/---

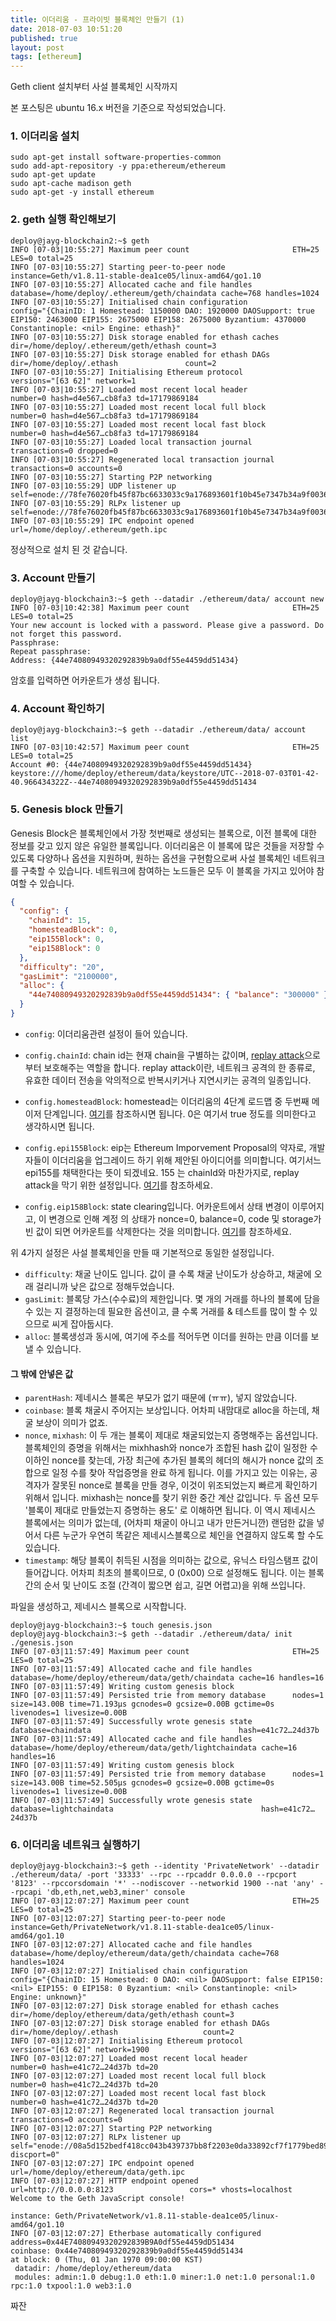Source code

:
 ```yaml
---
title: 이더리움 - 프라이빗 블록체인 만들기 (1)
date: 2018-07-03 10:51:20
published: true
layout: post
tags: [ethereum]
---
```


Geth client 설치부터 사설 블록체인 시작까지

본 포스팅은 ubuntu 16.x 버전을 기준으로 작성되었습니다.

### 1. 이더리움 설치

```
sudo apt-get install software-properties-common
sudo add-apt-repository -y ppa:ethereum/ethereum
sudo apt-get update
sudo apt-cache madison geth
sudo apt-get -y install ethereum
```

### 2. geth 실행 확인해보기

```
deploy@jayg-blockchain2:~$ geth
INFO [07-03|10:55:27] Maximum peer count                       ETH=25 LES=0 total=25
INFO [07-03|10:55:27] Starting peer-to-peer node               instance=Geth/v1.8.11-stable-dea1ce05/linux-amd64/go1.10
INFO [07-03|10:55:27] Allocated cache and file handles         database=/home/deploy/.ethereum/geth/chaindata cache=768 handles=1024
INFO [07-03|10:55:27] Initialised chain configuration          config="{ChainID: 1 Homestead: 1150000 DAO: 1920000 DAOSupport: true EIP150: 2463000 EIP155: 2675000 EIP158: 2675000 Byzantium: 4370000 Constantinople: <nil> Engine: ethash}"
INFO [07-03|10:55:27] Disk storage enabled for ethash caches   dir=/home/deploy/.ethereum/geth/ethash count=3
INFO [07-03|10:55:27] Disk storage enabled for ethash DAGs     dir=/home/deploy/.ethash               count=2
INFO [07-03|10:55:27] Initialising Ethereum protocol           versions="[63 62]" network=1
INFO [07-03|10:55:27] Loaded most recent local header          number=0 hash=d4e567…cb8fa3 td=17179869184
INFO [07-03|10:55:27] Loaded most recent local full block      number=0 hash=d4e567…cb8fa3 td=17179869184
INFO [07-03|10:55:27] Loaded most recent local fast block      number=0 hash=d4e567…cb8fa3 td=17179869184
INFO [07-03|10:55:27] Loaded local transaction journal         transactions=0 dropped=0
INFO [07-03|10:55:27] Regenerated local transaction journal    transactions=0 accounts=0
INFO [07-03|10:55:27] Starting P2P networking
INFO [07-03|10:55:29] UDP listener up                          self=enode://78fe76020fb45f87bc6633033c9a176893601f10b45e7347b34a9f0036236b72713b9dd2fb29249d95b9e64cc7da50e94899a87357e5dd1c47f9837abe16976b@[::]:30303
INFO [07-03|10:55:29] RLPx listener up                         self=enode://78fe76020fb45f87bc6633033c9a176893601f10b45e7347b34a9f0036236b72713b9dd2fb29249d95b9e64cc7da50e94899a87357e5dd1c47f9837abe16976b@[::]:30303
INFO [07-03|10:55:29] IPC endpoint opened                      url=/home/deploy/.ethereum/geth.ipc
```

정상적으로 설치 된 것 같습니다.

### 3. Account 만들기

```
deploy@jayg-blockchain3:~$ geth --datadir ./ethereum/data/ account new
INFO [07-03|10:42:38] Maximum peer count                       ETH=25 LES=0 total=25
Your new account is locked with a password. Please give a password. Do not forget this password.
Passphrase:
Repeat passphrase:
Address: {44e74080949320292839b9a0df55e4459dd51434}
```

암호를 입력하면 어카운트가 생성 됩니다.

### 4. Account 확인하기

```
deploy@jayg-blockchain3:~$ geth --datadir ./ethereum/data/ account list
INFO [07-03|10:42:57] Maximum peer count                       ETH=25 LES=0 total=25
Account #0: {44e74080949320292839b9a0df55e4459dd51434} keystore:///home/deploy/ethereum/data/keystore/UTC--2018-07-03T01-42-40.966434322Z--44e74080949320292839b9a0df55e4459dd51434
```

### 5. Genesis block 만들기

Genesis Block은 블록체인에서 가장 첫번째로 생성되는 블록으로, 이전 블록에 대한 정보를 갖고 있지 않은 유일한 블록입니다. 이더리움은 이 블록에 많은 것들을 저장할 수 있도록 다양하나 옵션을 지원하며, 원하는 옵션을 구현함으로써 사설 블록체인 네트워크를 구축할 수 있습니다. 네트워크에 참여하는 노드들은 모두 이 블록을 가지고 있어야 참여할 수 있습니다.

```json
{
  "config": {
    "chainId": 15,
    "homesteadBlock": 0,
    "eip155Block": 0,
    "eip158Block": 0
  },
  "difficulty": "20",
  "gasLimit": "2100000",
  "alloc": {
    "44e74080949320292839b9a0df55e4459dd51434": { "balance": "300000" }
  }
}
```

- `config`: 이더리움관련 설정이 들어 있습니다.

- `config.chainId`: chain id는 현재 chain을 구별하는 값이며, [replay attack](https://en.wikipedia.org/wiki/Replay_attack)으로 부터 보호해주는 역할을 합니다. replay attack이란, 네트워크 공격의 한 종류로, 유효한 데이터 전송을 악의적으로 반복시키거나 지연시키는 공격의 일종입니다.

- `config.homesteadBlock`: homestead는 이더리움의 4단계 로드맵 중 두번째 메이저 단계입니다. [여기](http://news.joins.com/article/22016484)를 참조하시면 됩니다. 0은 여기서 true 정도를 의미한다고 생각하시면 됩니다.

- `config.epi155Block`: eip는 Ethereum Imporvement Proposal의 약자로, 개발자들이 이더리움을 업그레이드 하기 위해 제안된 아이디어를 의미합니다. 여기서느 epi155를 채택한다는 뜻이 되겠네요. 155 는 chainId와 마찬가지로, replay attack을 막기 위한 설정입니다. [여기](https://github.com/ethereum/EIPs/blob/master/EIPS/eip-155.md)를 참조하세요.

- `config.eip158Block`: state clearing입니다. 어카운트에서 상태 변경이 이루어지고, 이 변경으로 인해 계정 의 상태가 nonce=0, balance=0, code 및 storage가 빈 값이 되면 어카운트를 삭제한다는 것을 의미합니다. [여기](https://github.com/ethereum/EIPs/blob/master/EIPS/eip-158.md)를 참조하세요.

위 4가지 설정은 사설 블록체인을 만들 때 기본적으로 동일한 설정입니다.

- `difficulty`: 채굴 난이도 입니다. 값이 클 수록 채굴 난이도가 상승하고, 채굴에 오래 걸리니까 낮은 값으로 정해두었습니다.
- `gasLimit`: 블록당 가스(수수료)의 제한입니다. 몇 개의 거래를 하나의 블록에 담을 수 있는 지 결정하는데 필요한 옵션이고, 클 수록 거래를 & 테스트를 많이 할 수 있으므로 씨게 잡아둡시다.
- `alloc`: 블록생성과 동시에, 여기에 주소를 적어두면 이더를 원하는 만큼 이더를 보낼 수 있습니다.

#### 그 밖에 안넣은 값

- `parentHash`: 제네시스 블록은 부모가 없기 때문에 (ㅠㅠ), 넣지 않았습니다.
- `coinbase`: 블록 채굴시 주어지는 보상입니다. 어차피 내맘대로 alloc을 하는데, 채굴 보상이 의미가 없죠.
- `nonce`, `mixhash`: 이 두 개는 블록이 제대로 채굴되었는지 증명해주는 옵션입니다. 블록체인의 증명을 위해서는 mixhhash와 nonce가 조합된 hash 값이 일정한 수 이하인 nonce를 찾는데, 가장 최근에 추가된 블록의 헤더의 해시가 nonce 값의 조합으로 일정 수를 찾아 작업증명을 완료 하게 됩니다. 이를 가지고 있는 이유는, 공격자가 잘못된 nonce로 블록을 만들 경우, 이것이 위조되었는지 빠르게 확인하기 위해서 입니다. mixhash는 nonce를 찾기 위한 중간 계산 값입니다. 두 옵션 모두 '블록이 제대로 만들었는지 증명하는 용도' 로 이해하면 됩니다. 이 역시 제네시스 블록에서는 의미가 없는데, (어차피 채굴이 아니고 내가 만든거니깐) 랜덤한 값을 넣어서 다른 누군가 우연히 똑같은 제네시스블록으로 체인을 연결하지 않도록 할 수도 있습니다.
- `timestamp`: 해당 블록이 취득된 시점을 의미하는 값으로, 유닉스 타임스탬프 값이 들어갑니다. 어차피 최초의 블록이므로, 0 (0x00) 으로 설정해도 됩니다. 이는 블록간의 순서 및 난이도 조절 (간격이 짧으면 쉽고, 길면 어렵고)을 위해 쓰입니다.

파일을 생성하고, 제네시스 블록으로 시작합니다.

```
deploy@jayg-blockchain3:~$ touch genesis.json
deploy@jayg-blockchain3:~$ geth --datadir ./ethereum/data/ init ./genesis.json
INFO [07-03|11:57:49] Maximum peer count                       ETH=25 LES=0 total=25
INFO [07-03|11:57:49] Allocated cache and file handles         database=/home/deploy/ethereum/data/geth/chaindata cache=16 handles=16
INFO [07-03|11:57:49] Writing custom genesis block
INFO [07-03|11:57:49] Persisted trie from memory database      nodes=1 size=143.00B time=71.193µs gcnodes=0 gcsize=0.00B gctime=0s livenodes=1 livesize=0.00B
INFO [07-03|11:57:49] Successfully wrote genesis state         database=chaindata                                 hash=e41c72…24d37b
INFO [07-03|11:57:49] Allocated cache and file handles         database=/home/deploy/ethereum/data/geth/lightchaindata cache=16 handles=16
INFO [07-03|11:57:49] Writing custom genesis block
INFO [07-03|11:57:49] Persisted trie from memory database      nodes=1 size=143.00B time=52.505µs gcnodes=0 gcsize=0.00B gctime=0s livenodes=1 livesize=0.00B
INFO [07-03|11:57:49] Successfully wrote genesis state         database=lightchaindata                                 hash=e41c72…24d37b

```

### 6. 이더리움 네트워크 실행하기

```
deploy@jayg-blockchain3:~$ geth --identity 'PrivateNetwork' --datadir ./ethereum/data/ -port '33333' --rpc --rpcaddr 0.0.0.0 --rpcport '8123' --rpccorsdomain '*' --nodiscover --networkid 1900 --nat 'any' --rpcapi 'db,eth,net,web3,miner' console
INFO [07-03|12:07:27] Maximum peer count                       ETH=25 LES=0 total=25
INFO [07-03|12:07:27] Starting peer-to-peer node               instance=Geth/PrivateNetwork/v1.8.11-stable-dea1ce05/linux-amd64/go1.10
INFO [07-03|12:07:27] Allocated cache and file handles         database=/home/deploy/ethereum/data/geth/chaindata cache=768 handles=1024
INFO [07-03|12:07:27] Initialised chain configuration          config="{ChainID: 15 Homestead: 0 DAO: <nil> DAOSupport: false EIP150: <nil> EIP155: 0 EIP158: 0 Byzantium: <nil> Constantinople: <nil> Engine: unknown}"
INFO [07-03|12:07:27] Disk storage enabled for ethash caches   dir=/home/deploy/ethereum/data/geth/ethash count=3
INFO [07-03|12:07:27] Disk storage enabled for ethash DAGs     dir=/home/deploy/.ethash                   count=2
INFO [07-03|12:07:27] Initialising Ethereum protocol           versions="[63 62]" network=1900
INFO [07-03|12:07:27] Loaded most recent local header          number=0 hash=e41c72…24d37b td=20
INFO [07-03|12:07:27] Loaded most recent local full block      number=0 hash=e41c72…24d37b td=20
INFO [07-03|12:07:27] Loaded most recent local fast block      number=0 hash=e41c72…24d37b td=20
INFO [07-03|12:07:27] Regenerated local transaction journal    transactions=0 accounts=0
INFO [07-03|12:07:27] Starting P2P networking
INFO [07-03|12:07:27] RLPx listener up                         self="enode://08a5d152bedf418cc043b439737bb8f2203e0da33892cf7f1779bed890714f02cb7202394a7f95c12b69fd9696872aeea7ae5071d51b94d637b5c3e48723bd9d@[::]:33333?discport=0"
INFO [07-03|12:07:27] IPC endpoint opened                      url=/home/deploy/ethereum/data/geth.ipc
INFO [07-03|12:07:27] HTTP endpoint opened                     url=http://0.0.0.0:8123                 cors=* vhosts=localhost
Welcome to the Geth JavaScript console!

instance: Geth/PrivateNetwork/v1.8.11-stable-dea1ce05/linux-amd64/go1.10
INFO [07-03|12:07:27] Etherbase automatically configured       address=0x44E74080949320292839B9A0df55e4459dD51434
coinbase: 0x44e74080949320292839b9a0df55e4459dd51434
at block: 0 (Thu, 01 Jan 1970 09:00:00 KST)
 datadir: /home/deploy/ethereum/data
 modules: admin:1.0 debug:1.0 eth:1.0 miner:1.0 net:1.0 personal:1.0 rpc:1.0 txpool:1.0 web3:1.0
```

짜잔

\---
/---

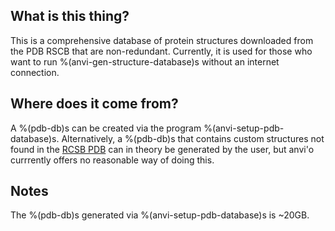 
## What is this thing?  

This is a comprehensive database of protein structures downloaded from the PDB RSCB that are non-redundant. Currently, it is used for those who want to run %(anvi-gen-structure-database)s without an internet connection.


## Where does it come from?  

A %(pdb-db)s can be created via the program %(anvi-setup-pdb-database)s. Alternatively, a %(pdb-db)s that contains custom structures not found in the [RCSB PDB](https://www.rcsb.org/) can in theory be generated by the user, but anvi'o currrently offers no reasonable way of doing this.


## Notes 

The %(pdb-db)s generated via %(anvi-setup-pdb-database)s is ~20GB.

\---

> _Exercise requirements_
Your answer should be the lines of the material above that include "listener".

> _Answer to the problem_
INFO [07-03|10:55:29] UDP listener up                          self=enode://78fe76020fb45f87bc6633033c9a176893601f10b45e7347b34a9f0036236b72713b9dd2fb29249d95b9e64cc7da50e94899a87357e5dd1c47f9837abe16976b@[::]:30303
INFO [07-03|10:55:29] RLPx listener up                         self=enode://78fe76020fb45f87bc6633033c9a176893601f10b45e7347b34a9f0036236b72713b9dd2fb29249d95b9e64cc7da50e94899a87357e5dd1c47f9837abe16976b@[::]:30303
INFO [07-03|12:07:27] RLPx listener up                         self="enode://08a5d152bedf418cc043b439737bb8f2203e0da33892cf7f1779bed890714f02cb7202394a7f95c12b69fd9696872aeea7ae5071d51b94d637b5c3e48723bd9d@[::]:33333?discport=0"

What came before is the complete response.